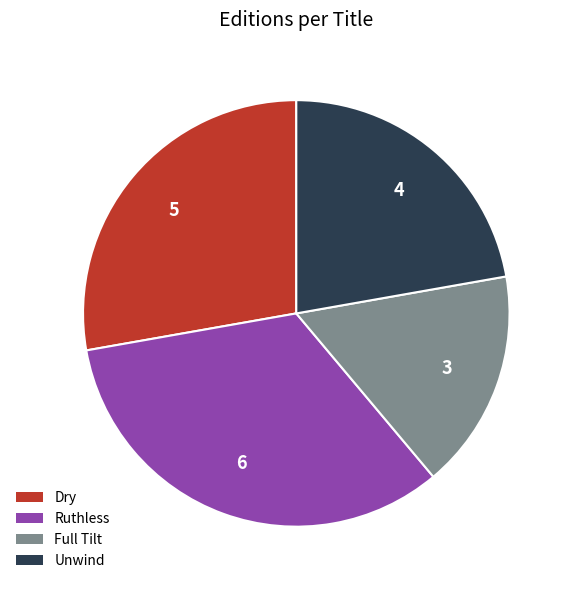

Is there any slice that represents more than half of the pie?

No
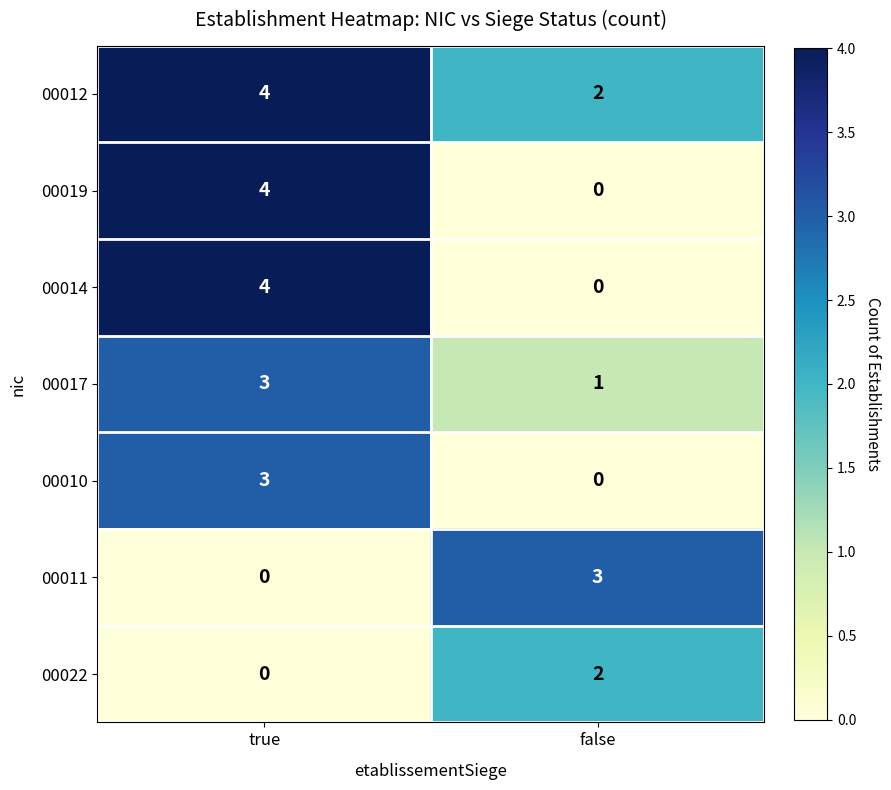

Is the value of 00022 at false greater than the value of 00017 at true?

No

...

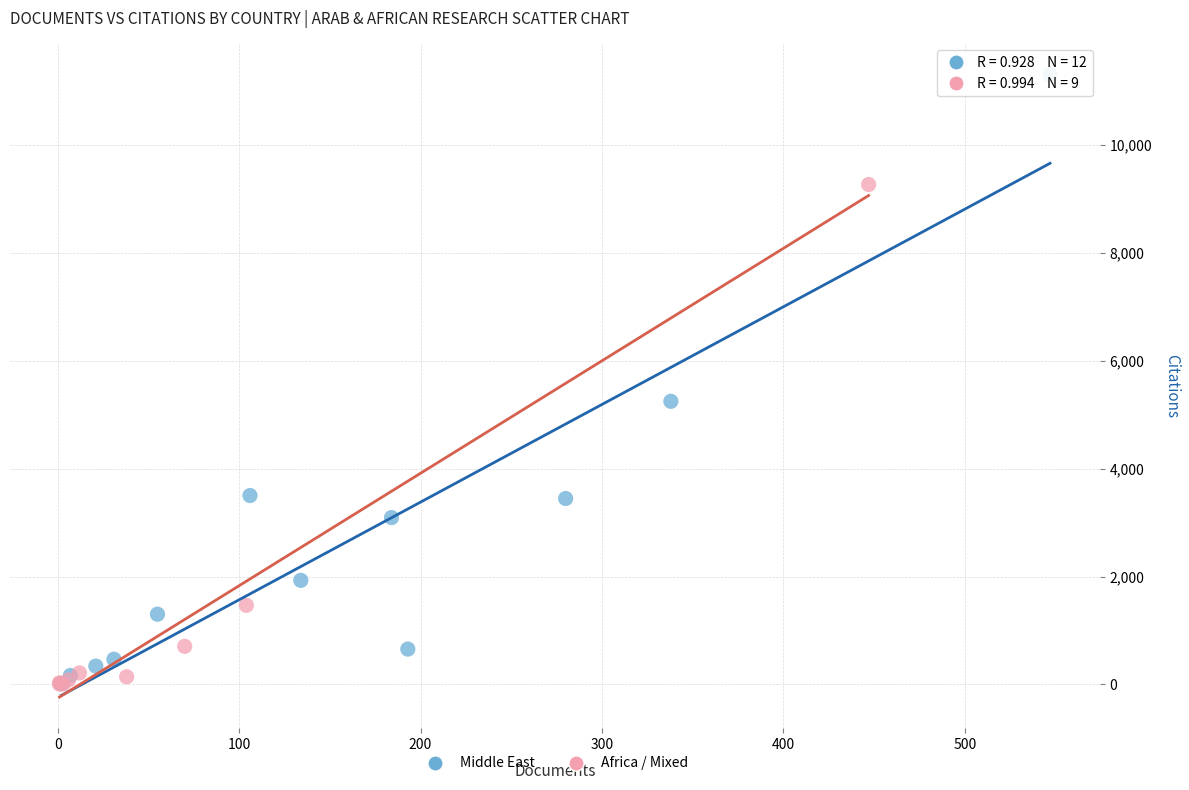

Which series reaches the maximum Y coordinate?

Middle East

= Task description =
Please repeat the part of the entries that opens with the line containing "Is there any" and closes with the line containing "Is the value", leaving the pictures out.

= Task solution =
Is there any slice that represents more than half of the pie?

No

Is the value of 00022 at false greater than the value of 00017 at true?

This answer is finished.